On becoming a strategic value

The biggest opportunity/challenge I see for the future in H&S is for H&S professionals to convince senior line management that H&S is a strategic value to their enterprise and not just some regulatory necessity. For this to come to fruition H&S pros must learn to speak in the language of the customer where the customer in this case is senior line management. This requires them to be able to express H&S outputs in terms that directly relate to the critical outputs of their enterprise e.g. cost, productivity, sales equivalent dollars, customer service, etc. When this is the case, excellence is the outcome.

I was honored when Dave Johnson, editor of ISHN, asked me to write a brief essay on the future of H&S for the 50 Year Anniversary edition of the magazine. I have valued ISHN over the last 50 years of my 55 years in the H&S field. Mr. Johnson has been a true gift to those of us in H&S. He has shared his prescient views with us in many modalities, not just print. We are indeed fortunate to have a “trade” publication of the quality of ISHN. Actually, I consider it a professional publication and continue to value its content. Thanks Dave, and carry on!

Dr. Rick Fulwiler, CIH, CSP, CSHM
President, Technology Leadership Associates

Developing a brother/sister keeper’s culture

“If you see something, say something.” This contemporary slogan reflects a widespread debilitating fear of interpersonal conflict, abuse, and violence that is jeopardizing human welfare worldwide—the peace and freedom U.S. residents take for granted. It seems human discourse these days is more about hate, mistrust, and revenge than love, trust, and kindness.

What will it take for a dramatic paradigm shift? How can the opening quotation become a social norm? Not only that people everywhere notice and report potential threats to safety, health, and security on a routine basis; but they are continuously on the lookout for actively-caring-for-people (AC4P) behaviors to reinforce with positive recognition and appreciation.
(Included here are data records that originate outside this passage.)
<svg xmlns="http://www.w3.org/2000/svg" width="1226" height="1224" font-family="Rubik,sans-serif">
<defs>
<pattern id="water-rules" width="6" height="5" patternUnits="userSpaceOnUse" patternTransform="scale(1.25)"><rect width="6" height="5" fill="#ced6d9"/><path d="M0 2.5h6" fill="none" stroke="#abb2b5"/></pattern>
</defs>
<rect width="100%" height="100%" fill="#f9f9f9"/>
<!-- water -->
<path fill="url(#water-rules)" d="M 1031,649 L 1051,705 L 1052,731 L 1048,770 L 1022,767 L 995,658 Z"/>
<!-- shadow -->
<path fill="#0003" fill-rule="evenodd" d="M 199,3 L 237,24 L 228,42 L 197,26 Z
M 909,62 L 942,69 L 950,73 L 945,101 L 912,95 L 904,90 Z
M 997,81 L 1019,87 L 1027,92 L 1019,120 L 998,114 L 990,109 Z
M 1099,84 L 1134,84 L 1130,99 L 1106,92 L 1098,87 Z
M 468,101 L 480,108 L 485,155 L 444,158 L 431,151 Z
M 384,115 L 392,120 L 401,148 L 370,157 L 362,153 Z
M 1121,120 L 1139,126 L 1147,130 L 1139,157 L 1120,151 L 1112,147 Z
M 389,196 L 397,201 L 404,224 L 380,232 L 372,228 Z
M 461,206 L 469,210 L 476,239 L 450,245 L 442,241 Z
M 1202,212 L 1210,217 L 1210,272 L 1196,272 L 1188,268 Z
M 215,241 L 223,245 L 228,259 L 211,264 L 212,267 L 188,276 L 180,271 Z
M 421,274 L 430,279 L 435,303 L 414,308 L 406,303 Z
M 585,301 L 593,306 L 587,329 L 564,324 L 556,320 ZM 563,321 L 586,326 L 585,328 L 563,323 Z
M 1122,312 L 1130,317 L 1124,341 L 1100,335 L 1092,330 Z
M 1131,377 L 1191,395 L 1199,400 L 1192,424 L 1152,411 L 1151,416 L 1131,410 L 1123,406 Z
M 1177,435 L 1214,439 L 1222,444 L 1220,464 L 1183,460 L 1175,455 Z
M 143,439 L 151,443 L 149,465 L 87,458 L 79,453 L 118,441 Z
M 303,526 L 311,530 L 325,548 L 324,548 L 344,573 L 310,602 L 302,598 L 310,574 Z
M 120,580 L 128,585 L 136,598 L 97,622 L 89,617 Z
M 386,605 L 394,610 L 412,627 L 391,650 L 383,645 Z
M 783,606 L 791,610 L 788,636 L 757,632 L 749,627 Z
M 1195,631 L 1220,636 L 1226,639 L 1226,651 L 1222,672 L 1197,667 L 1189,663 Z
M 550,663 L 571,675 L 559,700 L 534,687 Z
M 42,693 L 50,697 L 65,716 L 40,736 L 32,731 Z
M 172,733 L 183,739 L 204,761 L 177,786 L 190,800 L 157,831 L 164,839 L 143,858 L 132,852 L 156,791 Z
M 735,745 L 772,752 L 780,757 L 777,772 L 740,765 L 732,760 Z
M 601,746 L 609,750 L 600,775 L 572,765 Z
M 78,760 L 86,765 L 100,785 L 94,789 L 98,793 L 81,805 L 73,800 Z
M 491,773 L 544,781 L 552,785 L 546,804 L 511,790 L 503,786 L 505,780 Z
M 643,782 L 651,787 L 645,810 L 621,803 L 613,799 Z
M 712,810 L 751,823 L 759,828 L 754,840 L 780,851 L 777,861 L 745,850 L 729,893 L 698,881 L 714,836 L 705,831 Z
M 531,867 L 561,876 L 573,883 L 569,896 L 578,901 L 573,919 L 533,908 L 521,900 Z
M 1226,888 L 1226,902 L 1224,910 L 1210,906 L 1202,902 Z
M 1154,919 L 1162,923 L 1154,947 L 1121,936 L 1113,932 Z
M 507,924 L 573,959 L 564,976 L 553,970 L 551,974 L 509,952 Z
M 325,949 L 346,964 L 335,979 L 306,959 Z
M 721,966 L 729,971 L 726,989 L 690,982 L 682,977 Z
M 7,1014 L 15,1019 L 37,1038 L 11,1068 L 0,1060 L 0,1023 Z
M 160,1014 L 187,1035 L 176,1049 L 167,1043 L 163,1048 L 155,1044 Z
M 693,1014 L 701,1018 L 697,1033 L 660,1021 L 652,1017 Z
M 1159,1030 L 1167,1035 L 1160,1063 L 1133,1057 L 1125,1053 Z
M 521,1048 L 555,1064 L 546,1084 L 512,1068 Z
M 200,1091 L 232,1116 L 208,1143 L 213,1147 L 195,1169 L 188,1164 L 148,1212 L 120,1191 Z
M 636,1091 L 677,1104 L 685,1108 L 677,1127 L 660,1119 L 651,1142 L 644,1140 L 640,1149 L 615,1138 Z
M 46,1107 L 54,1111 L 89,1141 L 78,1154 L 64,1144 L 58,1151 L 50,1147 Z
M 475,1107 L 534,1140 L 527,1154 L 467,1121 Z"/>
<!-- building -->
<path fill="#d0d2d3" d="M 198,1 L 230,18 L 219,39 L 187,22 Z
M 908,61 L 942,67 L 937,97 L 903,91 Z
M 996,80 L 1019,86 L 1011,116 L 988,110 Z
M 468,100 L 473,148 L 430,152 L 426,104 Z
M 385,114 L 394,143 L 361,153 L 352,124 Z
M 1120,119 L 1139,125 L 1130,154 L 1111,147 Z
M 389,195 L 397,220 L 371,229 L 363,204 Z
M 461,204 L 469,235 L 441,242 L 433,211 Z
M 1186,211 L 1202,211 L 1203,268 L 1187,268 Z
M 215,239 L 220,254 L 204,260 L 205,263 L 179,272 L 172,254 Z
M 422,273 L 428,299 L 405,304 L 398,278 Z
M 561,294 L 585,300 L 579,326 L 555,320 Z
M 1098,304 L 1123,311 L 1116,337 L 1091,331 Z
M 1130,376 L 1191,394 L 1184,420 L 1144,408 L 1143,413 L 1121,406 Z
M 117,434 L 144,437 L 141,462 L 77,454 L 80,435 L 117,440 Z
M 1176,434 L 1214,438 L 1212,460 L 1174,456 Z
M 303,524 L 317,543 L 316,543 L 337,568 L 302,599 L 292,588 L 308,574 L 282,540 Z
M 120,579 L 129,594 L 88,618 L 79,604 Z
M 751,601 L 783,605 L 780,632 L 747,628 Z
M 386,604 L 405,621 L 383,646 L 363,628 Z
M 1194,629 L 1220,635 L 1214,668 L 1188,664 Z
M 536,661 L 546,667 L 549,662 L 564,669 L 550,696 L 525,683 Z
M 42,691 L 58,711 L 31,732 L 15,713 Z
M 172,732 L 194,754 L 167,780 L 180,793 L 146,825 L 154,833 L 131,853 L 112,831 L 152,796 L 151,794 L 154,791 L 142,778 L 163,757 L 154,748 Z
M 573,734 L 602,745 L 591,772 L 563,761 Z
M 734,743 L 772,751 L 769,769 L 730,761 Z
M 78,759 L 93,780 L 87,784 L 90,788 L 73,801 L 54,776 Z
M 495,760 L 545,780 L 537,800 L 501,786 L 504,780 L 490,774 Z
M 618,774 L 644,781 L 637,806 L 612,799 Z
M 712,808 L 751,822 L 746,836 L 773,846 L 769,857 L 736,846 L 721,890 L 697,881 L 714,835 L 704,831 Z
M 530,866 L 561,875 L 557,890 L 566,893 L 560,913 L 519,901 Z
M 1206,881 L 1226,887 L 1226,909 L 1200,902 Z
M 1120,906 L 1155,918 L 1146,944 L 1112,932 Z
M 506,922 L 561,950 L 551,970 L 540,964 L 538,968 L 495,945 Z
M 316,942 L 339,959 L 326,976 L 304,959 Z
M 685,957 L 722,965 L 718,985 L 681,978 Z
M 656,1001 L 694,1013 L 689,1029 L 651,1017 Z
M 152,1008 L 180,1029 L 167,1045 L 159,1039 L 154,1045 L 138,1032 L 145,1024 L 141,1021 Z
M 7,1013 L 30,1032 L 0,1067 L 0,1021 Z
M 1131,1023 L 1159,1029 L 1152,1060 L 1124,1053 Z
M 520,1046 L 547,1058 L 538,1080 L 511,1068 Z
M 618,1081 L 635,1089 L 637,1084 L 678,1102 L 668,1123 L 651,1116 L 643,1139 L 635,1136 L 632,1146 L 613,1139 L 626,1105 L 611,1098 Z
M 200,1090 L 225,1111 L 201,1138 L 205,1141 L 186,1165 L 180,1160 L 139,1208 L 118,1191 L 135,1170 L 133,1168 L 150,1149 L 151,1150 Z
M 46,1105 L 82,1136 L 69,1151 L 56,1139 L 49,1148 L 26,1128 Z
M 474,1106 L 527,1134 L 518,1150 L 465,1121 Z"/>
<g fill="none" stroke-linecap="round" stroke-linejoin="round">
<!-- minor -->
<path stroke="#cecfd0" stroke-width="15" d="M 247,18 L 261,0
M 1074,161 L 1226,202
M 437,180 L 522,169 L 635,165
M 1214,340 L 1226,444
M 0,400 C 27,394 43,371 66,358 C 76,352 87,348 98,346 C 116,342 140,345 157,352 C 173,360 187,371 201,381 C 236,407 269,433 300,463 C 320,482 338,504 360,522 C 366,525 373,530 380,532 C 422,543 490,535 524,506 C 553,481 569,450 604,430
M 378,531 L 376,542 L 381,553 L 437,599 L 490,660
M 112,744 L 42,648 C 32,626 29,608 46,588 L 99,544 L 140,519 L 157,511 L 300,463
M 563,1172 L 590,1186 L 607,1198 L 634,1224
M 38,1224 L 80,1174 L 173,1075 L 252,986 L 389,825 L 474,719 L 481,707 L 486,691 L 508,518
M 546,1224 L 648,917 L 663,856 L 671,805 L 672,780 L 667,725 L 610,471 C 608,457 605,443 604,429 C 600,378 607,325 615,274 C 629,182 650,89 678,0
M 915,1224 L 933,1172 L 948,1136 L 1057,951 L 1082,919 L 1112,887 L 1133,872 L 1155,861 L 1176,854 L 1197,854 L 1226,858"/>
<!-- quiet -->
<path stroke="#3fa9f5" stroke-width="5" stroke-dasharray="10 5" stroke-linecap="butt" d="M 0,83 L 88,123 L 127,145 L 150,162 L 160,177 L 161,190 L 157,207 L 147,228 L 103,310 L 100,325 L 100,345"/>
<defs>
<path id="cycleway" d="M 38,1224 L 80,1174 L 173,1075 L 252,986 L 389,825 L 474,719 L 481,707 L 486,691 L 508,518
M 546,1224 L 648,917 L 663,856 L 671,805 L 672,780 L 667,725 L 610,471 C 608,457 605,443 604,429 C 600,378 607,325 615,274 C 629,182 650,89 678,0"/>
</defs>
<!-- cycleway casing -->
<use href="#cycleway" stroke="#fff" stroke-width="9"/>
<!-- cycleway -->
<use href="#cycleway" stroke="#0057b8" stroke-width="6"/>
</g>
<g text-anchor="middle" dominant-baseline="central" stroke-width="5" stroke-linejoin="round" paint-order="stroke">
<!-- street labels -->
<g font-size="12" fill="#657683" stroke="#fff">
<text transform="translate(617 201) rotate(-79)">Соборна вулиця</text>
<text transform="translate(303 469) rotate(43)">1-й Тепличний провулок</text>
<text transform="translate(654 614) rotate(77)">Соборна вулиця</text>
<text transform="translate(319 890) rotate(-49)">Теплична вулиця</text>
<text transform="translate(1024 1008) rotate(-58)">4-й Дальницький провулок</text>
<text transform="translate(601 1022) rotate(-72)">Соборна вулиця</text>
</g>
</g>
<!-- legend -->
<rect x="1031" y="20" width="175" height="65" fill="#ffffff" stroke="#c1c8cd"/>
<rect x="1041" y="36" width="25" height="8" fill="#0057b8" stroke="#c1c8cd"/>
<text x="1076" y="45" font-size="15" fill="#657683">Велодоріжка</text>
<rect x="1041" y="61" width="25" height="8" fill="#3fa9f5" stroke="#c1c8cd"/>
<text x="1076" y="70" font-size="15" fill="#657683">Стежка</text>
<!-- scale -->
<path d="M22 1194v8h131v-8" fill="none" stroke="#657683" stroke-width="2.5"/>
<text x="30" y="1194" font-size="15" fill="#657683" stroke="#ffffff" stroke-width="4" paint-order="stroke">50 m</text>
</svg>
Many safety pros, consultants, and line workers have practiced the very procedures that can bring the opening slogan to life, and thereby cultivate a culture of interpersonal empathy, compassion, and AC4P behavior. While these safety processes have many labels, designed to market an “original” approach to prevent workplace injuries, the essential ingredients are the same for each—peer-to-peer behavioral observation, feedback, and coaching. This interdependent process operationalizes the opening quotation and could save the world if practiced effectively on a large scale.

This is easier said than done, of course, but the industrial safety and health (IS&H) world has addressed the human dynamics of safety and security with AC4P coaching, leading to brother/sister keepers’ cultures. Safety pros know what it takes to make this happen. The challenge: spread the evidence-based principles and procedures of this AC4P process beyond the workplace.

This is a potential future and positive legacy of IS&H in America. Show the world how to cultivate a culture in which AC4P behavior becomes the norm—expected at work, at school, at home, and throughout the community. The result: organizations without personal injuries, schools without bullying, families without abuse, communities without violence, and nations without wars.

Dr. E. Scott Geller
Distinguished Alumni Professor Department of PsychologyVirginia Tech

“Our image to management is a weakness and holds us back”

I am not an advocate of events as having direct impact on the safety profession. Certainly, they can if management teams that employ safety professionals are influenced by these to take a closer look at how they are managing safety. But that is hard to pin down.

You just don’t seem to hear any outcry: where were safety professionals in these events? In most cases they fade from view rather quickly and seem to rarely invoke legislation or regulation that would require safety professional staff support.

I like to consider the entire history of ASSE as a mirror. It started as an association of safety staff at workers’ comp insurance companies who had these professionals on staff to visit their insureds and see how they were doing in terms of safety management. Eventually, the larger companies elected to have their own safety and health staff. ASSE continued to grow.

Obviously OSHA was a growth influence. However, I recall some years ago seeing a plot of ASSE membership. I noted that there was a noticeable increase in ASSE membership around the time of OSHA’s inauguration. My recollection was that it was not large.

I think an important point is that there are 35,000 ASSE members and probably another 12,000 AIHA members. The standard number of workplaces that OSHA has under their jurisdiction is typically reported at 7.5 million. So the number of sites with safety and health professionals on their staff is minor.

I think that the evolution during more recent years of going beyond compliance issues, developing management techniques for safety and health, and focusing on sustainability for safety have increased the attractiveness of having safety and health professionals on staff.

I believe that our professional associations could promote this profession more by being strong public advocates for safety and health professionals as value add-on staff supporting management teams and fellow employees. The image projected has been over many years that safety and health professionals are extensions of OSHA in the workplace and are more a servant to OSHA than a supporter of our management teams.

So, the safety and health profession has improved in technology understanding but our image to our management teams is a weakness and holds us back. The safety profession has improved and advanced but there are abundant opportunities to be greater.

Some years ago at an ASSE PDC Management Forum a company manager said this in response to the question: What advice can you give to the safety and health professionals listening to you today. He said: “We know that you know safety and health. We need for you to know us.”